_Problem to work on_
Who are the seated panelists named in the panel discussion text below?

Seated panelists, L-R: Shay Wolfling, Rick Gottscho, Mark Dougherty, Gary Zhang, David Shortt. Photo credit: Coventor, a Lam Research company.

SE: Variation is becoming a bigger problem, and it’s not just about the process anymore. It’s also tool-to-tool variation. How do we manage it?

Zhang: The majority of customers today are still doing tool control to maintain an equipment baseline in the fab. We do have solutions and products for that. Then customers run process control on top of that. Up to this point, a large fraction of the variations and errors in CD and overlay are coming from the process side. The scanner contribution is relatively small in overall litho variability. But as we move to EUV, the design rules and control spec are tighter and the process contribution remains the major factor. The tool contribution can also play a sizeable role. So in terms of solutions out there, we need to reduce the process sensitivity to the tool parameters and variations. There are solutions we can make available to help customers minimize such sensitivity in the process development phase. For inline process control, we need to drive control all the way down to the wafer and even chip level. Wafer-to-wafer and within-wafer variations, which were considered not correctable in the past, now can be corrected thanks to scanner’s large number of control knobs. It is going to be dynamic and adaptive, and it requires an infrastructure of big data metrology and analytics and an automated dynamic correction and recipe management system. Such infrastructure also opens up the possibility of tool and process co-optimization, enabling more effective control of variations and maximizing fab utilization by removing constraints of tool dedication and routing restriction.

_Excerpted data_
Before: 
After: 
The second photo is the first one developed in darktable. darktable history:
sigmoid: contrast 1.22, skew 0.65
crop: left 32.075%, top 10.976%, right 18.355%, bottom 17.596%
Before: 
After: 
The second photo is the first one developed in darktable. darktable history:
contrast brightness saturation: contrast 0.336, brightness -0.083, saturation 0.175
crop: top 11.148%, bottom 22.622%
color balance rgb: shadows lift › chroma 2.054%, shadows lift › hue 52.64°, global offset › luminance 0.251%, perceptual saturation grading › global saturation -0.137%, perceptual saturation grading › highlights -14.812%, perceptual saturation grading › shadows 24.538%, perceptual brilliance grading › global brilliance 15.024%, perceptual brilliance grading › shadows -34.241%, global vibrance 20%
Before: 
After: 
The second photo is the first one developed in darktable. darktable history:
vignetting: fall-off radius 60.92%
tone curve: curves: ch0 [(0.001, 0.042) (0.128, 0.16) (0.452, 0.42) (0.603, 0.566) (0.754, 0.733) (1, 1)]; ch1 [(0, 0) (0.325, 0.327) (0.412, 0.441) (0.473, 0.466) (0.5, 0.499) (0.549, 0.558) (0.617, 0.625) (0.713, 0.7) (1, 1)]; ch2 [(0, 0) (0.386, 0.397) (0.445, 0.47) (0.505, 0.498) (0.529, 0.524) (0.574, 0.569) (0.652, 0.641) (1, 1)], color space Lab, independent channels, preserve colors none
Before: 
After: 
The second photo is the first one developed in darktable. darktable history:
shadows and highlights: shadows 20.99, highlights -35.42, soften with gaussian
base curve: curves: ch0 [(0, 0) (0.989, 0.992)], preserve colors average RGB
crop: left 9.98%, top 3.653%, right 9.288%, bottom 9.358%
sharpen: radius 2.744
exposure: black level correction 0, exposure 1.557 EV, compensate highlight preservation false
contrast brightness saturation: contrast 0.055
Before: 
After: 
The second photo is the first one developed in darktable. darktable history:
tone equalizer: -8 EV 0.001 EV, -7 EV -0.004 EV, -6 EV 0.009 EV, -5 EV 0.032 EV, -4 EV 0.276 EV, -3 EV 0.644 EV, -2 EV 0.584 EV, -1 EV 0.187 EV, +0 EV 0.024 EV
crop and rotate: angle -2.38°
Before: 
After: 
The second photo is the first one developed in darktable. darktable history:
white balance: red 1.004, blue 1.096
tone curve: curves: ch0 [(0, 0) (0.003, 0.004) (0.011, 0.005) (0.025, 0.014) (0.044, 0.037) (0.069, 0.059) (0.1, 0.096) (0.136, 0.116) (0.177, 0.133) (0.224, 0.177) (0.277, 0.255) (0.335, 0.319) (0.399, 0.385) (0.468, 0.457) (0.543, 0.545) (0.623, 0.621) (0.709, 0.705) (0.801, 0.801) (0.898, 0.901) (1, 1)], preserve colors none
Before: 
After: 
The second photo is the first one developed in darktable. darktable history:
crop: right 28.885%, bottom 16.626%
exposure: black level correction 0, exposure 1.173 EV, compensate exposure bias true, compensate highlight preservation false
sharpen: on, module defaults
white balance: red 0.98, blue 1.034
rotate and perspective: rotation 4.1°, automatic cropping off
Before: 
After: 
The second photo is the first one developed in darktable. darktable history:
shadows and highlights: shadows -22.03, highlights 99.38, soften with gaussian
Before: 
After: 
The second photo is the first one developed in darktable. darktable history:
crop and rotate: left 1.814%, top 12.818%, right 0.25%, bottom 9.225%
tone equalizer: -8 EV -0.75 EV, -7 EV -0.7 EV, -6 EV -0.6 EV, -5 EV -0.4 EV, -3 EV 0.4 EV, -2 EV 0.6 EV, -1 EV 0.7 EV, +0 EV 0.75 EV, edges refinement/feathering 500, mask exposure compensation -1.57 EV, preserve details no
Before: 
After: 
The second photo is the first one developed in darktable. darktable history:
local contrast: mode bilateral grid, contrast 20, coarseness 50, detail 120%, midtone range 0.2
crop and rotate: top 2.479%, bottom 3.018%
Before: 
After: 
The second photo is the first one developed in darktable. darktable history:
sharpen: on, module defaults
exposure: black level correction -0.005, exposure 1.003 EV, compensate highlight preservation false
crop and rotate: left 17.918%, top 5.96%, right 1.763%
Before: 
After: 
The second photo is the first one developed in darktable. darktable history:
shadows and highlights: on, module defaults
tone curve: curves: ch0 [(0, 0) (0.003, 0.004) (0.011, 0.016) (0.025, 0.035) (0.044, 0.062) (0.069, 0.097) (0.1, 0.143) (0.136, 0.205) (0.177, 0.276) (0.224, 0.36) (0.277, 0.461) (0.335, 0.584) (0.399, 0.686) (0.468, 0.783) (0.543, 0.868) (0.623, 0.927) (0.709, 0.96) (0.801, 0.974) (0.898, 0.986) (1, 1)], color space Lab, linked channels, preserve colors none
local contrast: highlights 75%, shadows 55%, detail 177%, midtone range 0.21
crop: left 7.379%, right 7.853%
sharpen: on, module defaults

_Exercise answer_
Shay Wolfling, Rick Gottscho, Mark Dougherty, Gary Zhang, David Shortt